Braised Ox Tail and Walnut Praline

Braised a batch of Oxtail with Orange, Olives and Walnuts, but decomposed the recipe so that diners could pick and choose from the components to suit individual tastes.

Braised Ox Tail

Walnut and Red-Wine Vinegar Praline

Stale Bread Dumplings
  • Followed the general theme of the ox tail recipe but deviated a little by browning the vegetables in the same pan used to colour the ox tail segments. Also skipped the flour toss, before transferring all to a large pot with a sprig of rosemary tucked under a snug cartouche, and baking at 150 degrees C for three hours.
  • When cool enough to handle, removed meat from bones, and chilled cooking juices.
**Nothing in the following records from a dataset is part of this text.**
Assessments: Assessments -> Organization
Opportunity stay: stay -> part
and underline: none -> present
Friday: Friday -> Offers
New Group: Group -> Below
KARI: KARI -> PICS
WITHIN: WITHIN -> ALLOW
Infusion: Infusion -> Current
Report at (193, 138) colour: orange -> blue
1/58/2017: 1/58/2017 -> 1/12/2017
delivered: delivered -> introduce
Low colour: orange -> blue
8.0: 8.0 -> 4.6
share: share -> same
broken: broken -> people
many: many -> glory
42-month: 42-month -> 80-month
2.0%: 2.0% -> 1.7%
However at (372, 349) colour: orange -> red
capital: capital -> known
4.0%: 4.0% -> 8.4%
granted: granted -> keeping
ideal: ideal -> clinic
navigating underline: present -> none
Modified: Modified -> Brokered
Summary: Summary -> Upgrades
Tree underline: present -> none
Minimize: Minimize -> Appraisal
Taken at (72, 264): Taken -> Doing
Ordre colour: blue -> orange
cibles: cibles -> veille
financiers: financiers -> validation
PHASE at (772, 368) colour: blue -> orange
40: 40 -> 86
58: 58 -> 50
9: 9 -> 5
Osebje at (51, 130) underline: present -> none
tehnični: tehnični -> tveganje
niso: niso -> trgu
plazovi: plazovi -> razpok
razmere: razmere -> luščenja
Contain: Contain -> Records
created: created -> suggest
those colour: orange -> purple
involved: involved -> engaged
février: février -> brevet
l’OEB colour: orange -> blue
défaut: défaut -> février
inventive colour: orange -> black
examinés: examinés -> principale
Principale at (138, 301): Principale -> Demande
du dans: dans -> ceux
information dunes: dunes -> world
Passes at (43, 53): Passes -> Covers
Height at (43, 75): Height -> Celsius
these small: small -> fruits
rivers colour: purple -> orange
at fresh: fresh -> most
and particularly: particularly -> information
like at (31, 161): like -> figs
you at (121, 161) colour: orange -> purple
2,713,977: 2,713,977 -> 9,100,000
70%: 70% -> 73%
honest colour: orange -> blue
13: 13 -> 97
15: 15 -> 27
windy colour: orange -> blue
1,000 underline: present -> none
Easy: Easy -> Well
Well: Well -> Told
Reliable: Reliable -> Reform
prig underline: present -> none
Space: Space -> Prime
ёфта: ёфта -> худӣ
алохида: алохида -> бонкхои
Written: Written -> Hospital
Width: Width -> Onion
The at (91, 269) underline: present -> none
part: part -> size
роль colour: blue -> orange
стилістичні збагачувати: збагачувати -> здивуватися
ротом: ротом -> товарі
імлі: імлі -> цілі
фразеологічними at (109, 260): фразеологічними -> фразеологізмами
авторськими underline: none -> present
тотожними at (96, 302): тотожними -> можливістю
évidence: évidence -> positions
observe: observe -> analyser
Discarded fat from surface of cooled liquid. Stirred about 1 cup of juices to the reserved meat, before covering with foil and chilling until serving time.
  • Poured remaining cooking juices into a small pot, added orange rind and reduced by about a half to make a sauce.
  • When ready to serve, reheat meat in its covered dish for about 20 minutes at 180 degrees C. Reheat sauce over gentle heat.
  • Serve ox tail with olives, sauce, walnut praline, a steamed green vegetable, and Baguette Dumplings all passed separately.
  • Preheat oven to 180 degrees C.
  • Spread walnuts on a lined baking tray.
  • In a small pan, dissolve 3/4 cup sugar in 1/4 cup red wine vinegar. Increase heat and cook until a hard caramel forms (test by dropping small drops into cool water)
  • While caramel forms, heat walnuts in the preheated oven, so they toast slighty.
  • Once caramel is ready, work quickly so that nuts and caramel remain hot, and tip hots nuts carefully into caramel, stir, then pour onto tray and use a spatula to spread nuts into a single layer. Continue to stir so that caramel does not slide off nuts, until caramel begins to cool and set.
  • Break into shards once praline has cooled.